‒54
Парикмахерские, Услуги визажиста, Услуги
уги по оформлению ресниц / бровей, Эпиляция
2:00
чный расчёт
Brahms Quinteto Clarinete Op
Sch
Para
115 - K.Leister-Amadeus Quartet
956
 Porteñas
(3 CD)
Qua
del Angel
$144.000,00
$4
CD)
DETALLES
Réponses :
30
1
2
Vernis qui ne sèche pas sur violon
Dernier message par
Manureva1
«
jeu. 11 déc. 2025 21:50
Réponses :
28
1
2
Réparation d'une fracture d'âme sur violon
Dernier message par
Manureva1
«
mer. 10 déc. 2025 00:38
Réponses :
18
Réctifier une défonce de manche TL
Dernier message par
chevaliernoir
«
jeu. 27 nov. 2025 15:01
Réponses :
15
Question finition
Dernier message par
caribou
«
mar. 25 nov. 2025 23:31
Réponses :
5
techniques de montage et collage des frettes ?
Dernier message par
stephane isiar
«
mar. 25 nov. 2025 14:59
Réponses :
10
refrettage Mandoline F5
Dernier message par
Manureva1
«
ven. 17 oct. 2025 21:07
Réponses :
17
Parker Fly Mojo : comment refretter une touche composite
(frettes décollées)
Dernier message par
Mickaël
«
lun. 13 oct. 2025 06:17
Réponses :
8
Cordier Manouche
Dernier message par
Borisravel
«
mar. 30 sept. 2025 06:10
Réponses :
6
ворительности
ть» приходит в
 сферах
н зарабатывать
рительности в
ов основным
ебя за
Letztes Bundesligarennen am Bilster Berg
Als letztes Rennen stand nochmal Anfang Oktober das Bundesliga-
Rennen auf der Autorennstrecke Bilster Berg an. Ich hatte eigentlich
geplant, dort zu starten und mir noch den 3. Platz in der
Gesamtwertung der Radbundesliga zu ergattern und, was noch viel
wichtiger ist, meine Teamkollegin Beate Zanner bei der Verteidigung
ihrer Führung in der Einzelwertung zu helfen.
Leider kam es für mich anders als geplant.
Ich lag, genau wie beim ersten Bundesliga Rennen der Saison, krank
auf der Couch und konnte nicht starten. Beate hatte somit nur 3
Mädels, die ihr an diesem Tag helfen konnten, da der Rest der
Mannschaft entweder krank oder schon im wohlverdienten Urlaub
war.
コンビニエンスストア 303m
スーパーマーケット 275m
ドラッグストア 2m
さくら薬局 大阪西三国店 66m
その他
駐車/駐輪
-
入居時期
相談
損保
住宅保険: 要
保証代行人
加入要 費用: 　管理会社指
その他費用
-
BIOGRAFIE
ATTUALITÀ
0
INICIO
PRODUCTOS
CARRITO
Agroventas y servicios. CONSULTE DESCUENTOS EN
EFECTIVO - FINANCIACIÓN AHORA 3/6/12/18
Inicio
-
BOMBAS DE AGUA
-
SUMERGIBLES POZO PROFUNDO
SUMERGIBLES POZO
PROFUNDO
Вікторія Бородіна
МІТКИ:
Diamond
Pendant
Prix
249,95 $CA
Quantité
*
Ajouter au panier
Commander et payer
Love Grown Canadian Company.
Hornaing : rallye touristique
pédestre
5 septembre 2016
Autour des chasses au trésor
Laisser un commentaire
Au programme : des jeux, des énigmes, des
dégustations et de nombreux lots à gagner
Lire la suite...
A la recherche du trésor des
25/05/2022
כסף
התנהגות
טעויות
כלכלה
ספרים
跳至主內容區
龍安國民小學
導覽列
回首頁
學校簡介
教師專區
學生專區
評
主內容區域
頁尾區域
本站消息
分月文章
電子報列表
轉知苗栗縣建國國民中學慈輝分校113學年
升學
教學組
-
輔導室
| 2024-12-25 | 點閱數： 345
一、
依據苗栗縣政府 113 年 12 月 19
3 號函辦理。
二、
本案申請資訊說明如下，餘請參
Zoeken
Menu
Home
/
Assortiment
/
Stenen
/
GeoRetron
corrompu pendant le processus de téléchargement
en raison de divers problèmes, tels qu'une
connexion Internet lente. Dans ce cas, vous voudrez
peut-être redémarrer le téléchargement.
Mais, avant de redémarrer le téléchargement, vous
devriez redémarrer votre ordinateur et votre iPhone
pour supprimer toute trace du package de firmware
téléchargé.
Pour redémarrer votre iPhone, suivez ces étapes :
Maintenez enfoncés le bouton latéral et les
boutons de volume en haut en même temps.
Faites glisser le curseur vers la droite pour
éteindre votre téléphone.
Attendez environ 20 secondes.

┄┄┄┄┄┄

Work task: Would you reproduce all of the data exactly, without a single alteration?

Task response:
‒54
Парикмахерские, Услуги визажиста, Услуги
уги по оформлению ресниц / бровей, Эпиляция
2:00
чный расчёт
Brahms Quinteto Clarinete Op
Sch
Para
115 - K.Leister-Amadeus Quartet
956
 Porteñas
(3 CD)
Qua
del Angel
$144.000,00
$4
CD)
DETALLES
Réponses :
30
1
2
Vernis qui ne sèche pas sur violon
Dernier message par
Manureva1
«
jeu. 11 déc. 2025 21:50
Réponses :
28
1
2
Réparation d'une fracture d'âme sur violon
Dernier message par
Manureva1
«
mer. 10 déc. 2025 00:38
Réponses :
18
Réctifier une défonce de manche TL
Dernier message par
chevaliernoir
«
jeu. 27 nov. 2025 15:01
Réponses :
15
Question finition
Dernier message par
caribou
«
mar. 25 nov. 2025 23:31
Réponses :
5
techniques de montage et collage des frettes ?
Dernier message par
stephane isiar
«
mar. 25 nov. 2025 14:59
Réponses :
10
refrettage Mandoline F5
Dernier message par
Manureva1
«
ven. 17 oct. 2025 21:07
Réponses :
17
Parker Fly Mojo : comment refretter une touche composite
(frettes décollées)
Dernier message par
Mickaël
«
lun. 13 oct. 2025 06:17
Réponses :
8
Cordier Manouche
Dernier message par
Borisravel
«
mar. 30 sept. 2025 06:10
Réponses :
6
ворительности
ть» приходит в
 сферах
н зарабатывать
рительности в
ов основным
ебя за
Letztes Bundesligarennen am Bilster Berg
Als letztes Rennen stand nochmal Anfang Oktober das Bundesliga-
Rennen auf der Autorennstrecke Bilster Berg an. Ich hatte eigentlich
geplant, dort zu starten und mir noch den 3. Platz in der
Gesamtwertung der Radbundesliga zu ergattern und, was noch viel
wichtiger ist, meine Teamkollegin Beate Zanner bei der Verteidigung
ihrer Führung in der Einzelwertung zu helfen.
Leider kam es für mich anders als geplant.
Ich lag, genau wie beim ersten Bundesliga Rennen der Saison, krank
auf der Couch und konnte nicht starten. Beate hatte somit nur 3
Mädels, die ihr an diesem Tag helfen konnten, da der Rest der
Mannschaft entweder krank oder schon im wohlverdienten Urlaub
war.
コンビニエンスストア 303m
スーパーマーケット 275m
ドラッグストア 2m
さくら薬局 大阪西三国店 66m
その他
駐車/駐輪
-
入居時期
相談
損保
住宅保険: 要
保証代行人
加入要 費用: 　管理会社指
その他費用
-
BIOGRAFIE
ATTUALITÀ
0
INICIO
PRODUCTOS
CARRITO
Agroventas y servicios. CONSULTE DESCUENTOS EN
EFECTIVO - FINANCIACIÓN AHORA 3/6/12/18
Inicio
-
BOMBAS DE AGUA
-
SUMERGIBLES POZO PROFUNDO
SUMERGIBLES POZO
PROFUNDO
Вікторія Бородіна
МІТКИ:
Diamond
Pendant
Prix
249,95 $CA
Quantité
*
Ajouter au panier
Commander et payer
Love Grown Canadian Company.
Hornaing : rallye touristique
pédestre
5 septembre 2016
Autour des chasses au trésor
Laisser un commentaire
Au programme : des jeux, des énigmes, des
dégustations et de nombreux lots à gagner
Lire la suite...
A la recherche du trésor des
25/05/2022
כסף
התנהגות
טעויות
כלכלה
ספרים
跳至主內容區
龍安國民小學
導覽列
回首頁
學校簡介
教師專區
學生專區
評
主內容區域
頁尾區域
本站消息
分月文章
電子報列表
轉知苗栗縣建國國民中學慈輝分校113學年
升學
教學組
-
輔導室
| 2024-12-25 | 點閱數： 345
一、
依據苗栗縣政府 113 年 12 月 19
3 號函辦理。
二、
本案申請資訊說明如下，餘請參
Zoeken
Menu
Home
/
Assortiment
/
Stenen
/
GeoRetron
corrompu pendant le processus de téléchargement
en raison de divers problèmes, tels qu'une
connexion Internet lente. Dans ce cas, vous voudrez
peut-être redémarrer le téléchargement.
Mais, avant de redémarrer le téléchargement, vous
devriez redémarrer votre ordinateur et votre iPhone
pour supprimer toute trace du package de firmware
téléchargé.
Pour redémarrer votre iPhone, suivez ces étapes :
Maintenez enfoncés le bouton latéral et les
boutons de volume en haut en même temps.
Faites glisser le curseur vers la droite pour
éteindre votre téléphone.
Attendez environ 20 secondes.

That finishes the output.